### WHAT IS REQUIRED
All lines from the one including "to Wildfires" to the bottom of the entries below should be repeated exactly, both ends kept.
[[ INFORMATION open ]]
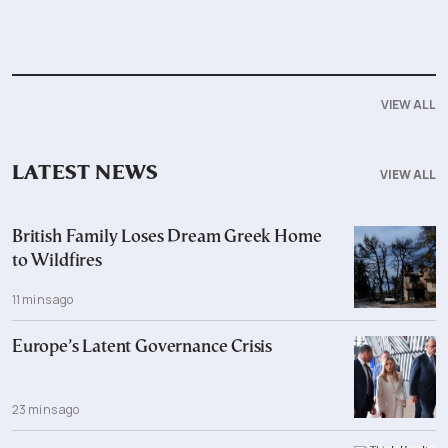
VIEW ALL
LATEST NEWS
VIEW ALL
British Family Loses Dream Greek Home
to Wildfires
11 mins ago
Europe’s Latent Governance Crisis
23 mins ago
[[ INFORMATION closed ]]
### SOLVED PROBLEM
to Wildfires
11 mins ago
Europe’s Latent Governance Crisis
23 mins ago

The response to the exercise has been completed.